■ Work instruction
How many lines below contain the word "knee"? Answer with that number alone.

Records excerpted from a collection
[Start of Attachment]

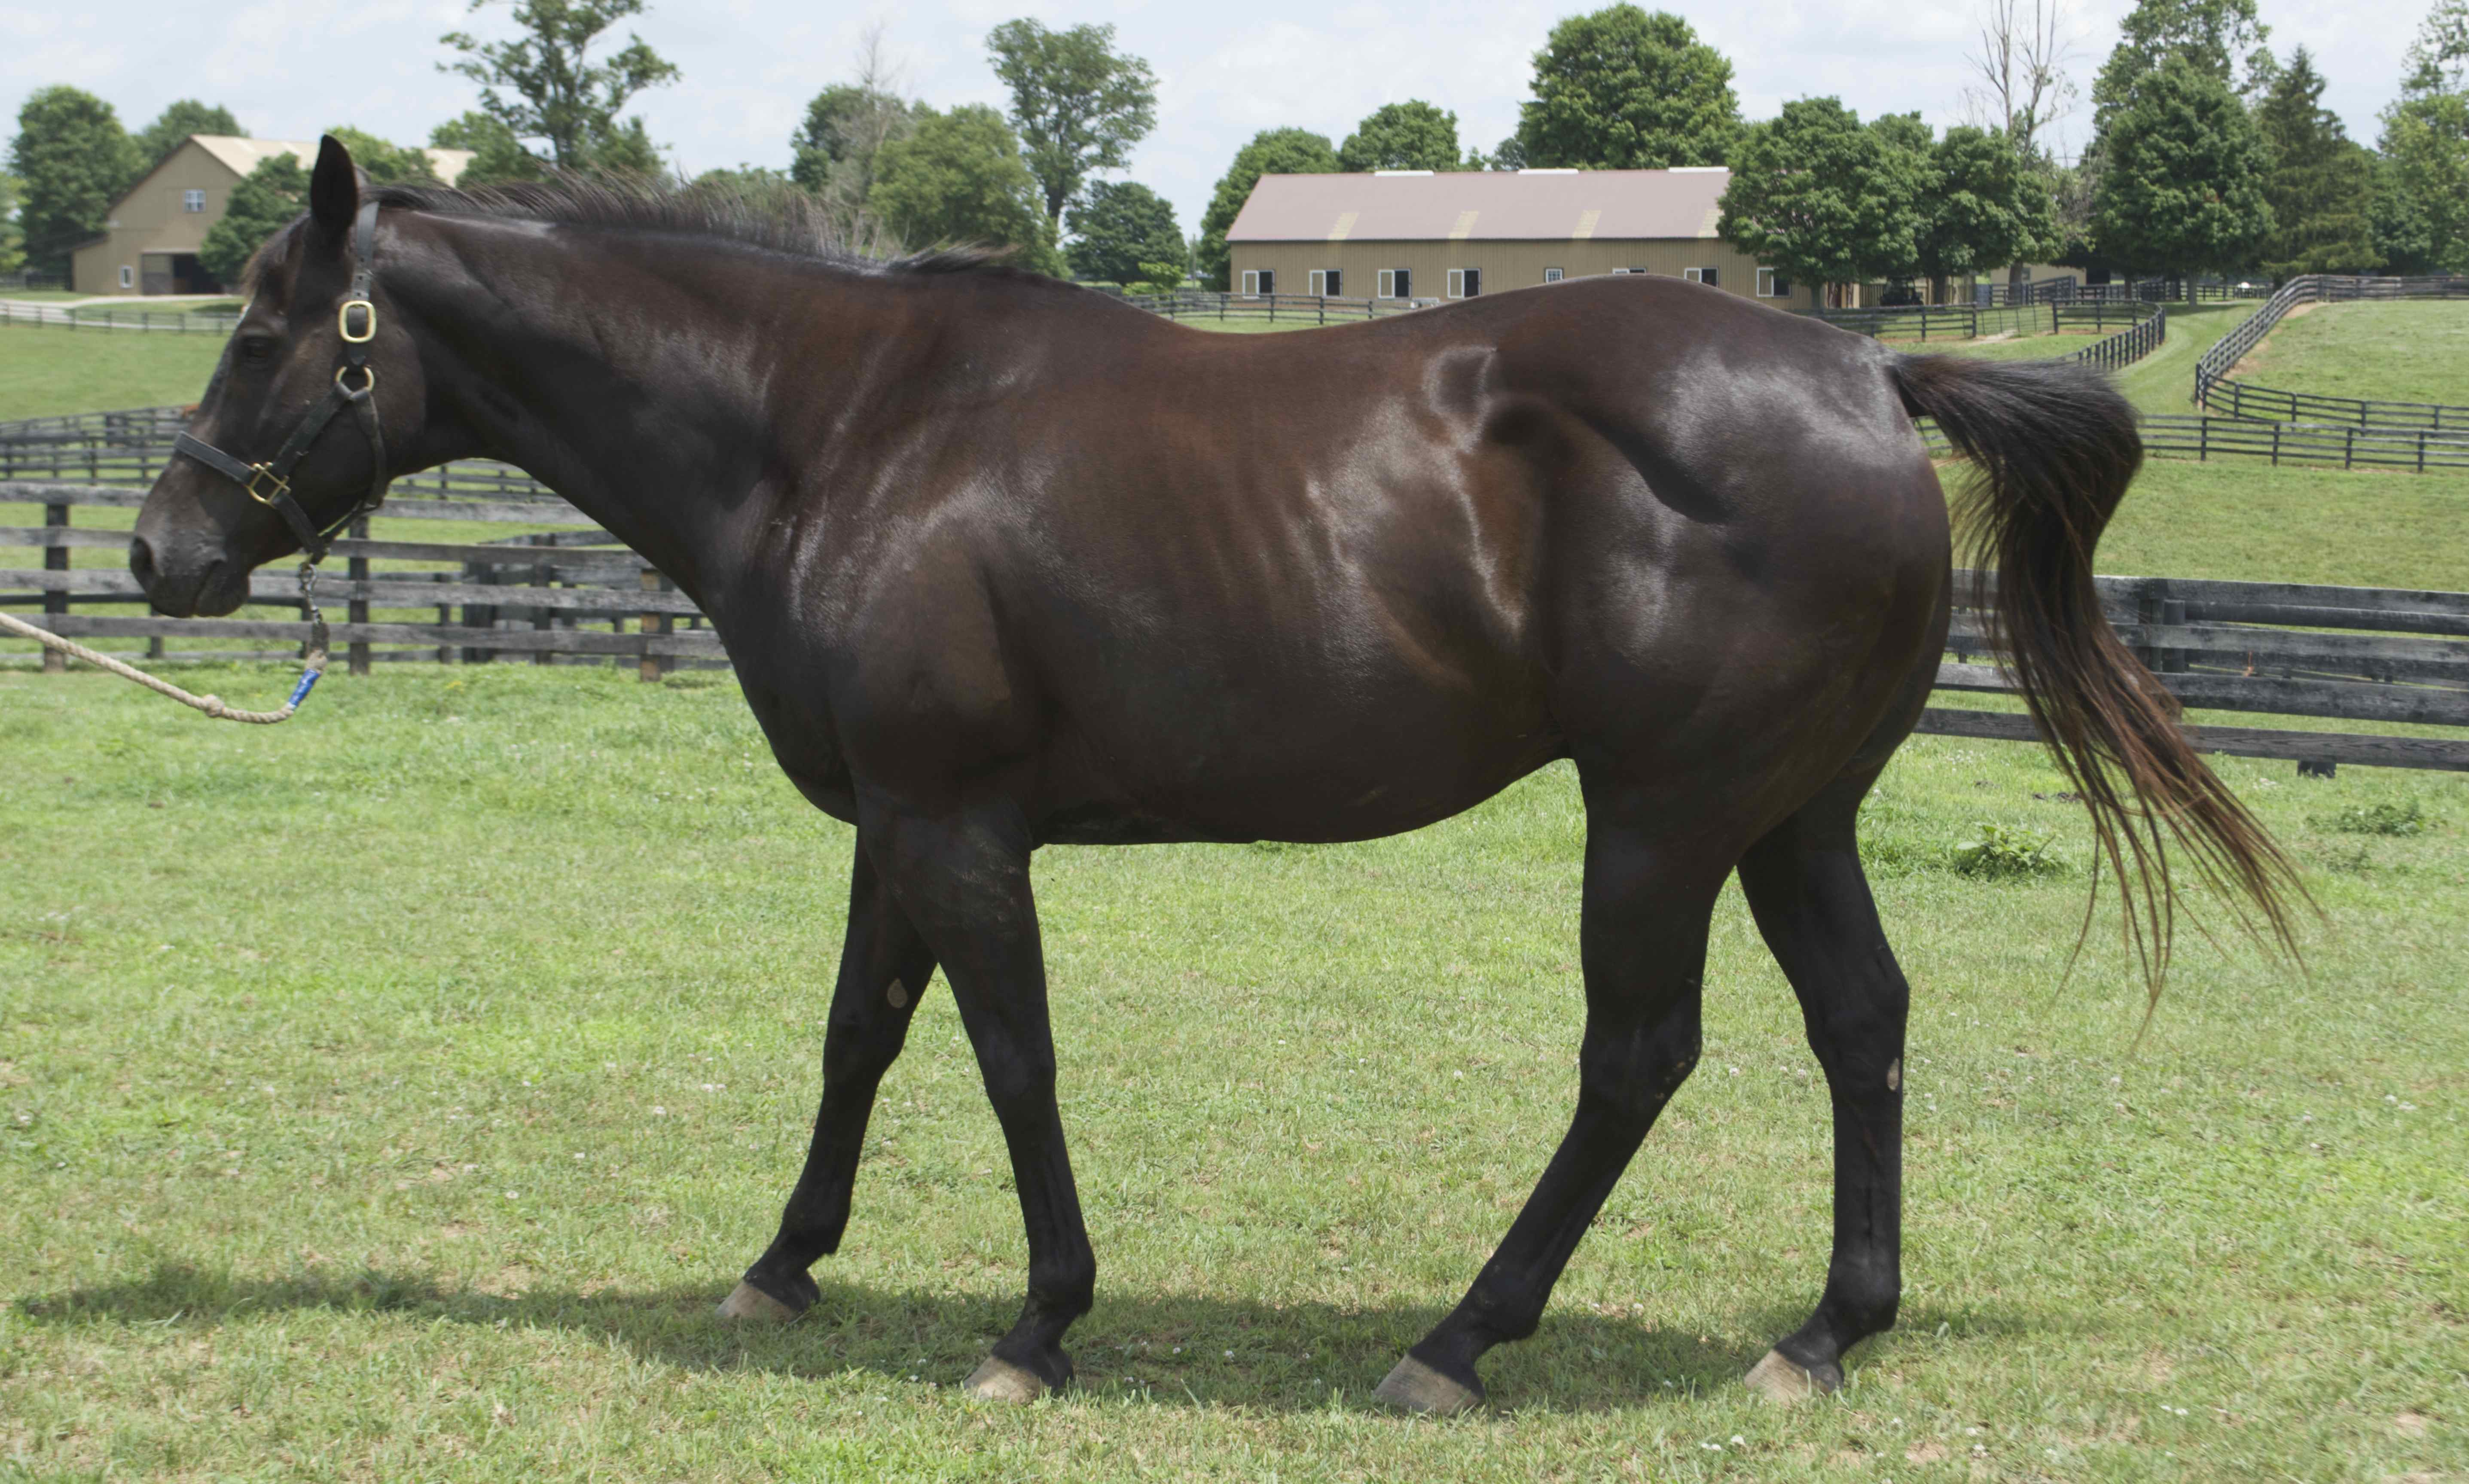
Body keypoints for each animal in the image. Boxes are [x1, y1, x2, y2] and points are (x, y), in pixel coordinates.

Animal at [131, 138, 2295, 1413]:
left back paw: (1457, 1340)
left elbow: (1007, 1055)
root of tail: (1861, 371)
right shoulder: (897, 821)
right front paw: (780, 1263)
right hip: (1789, 816)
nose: (162, 551)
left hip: (1662, 820)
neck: (840, 425)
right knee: (1862, 1020)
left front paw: (1036, 1321)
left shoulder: (959, 824)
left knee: (1636, 1055)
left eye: (261, 332)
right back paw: (1825, 1332)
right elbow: (859, 1032)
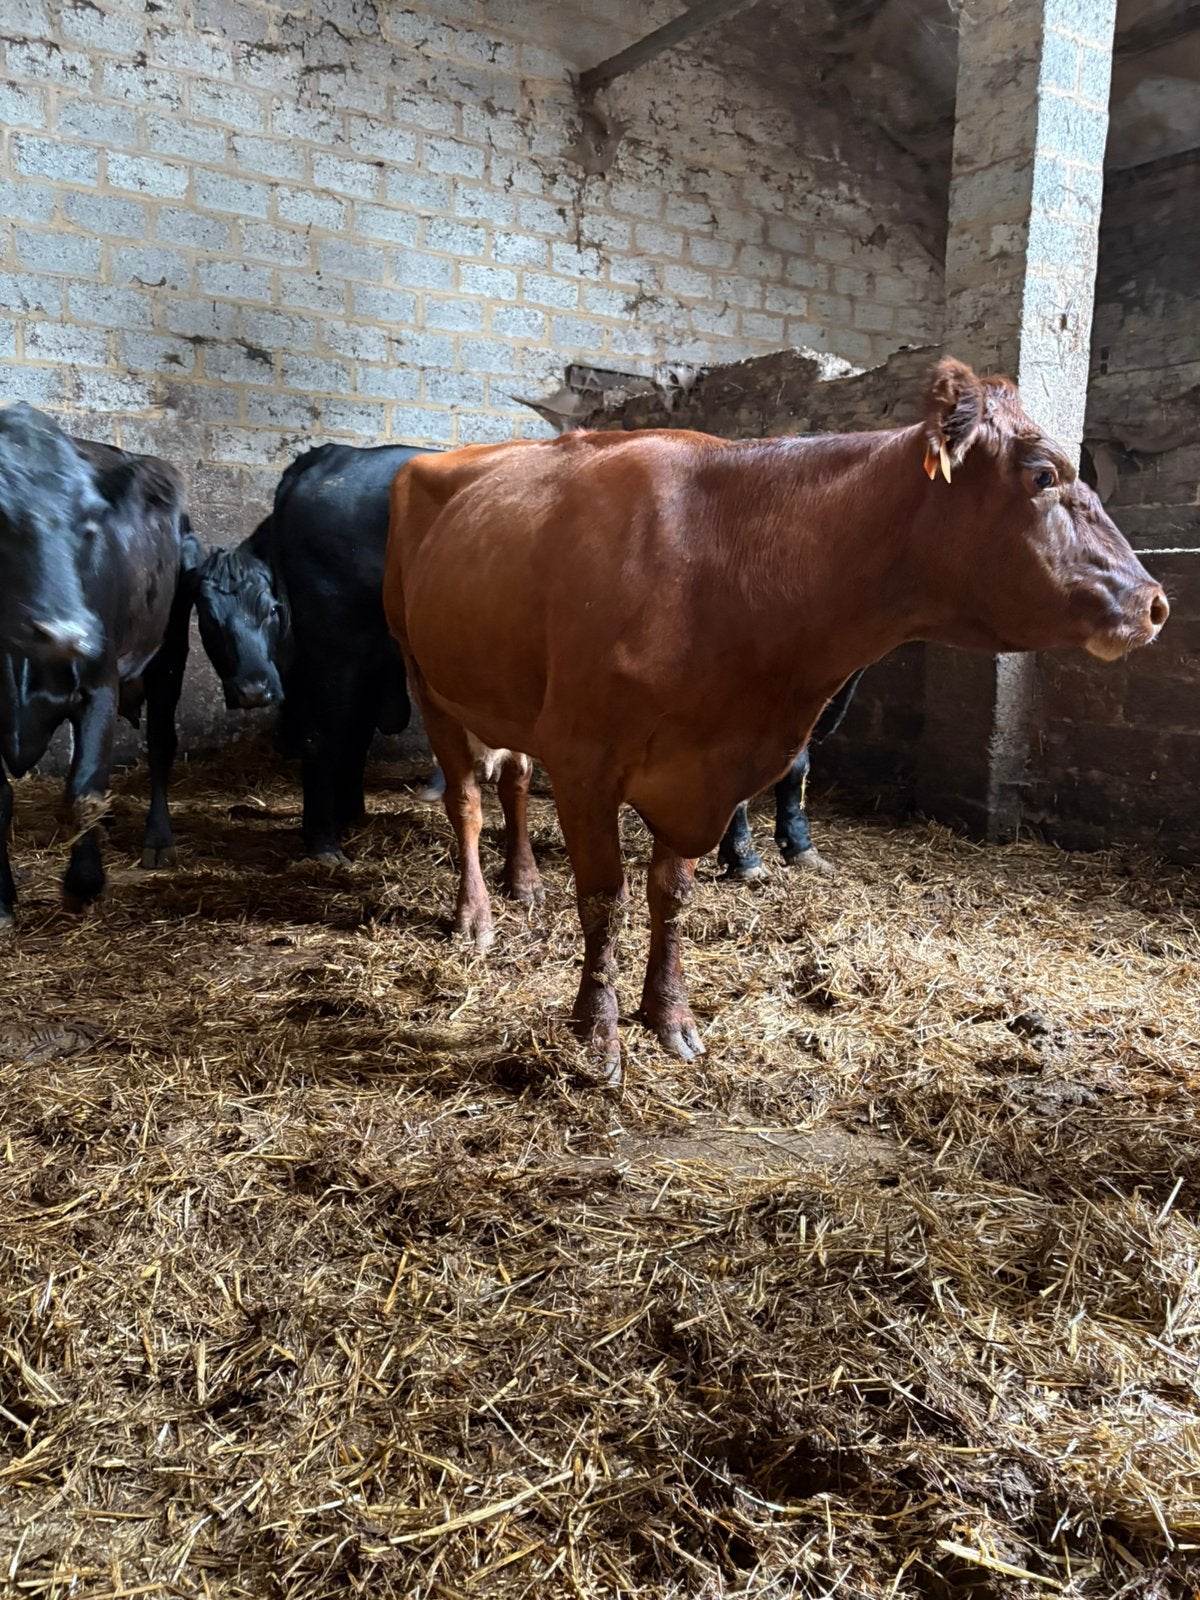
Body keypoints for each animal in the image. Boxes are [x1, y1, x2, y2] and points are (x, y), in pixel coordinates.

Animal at [0, 403, 194, 933]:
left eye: (91, 525)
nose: (69, 633)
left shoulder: (99, 685)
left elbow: (83, 789)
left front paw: (85, 884)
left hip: (169, 654)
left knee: (161, 745)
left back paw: (158, 840)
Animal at [382, 359, 1168, 1085]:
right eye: (1043, 475)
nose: (1155, 602)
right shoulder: (584, 762)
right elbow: (606, 898)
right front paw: (597, 1034)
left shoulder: (703, 774)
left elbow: (672, 895)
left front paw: (669, 1017)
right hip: (424, 677)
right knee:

[End of Attachment]

■ Exercise output
4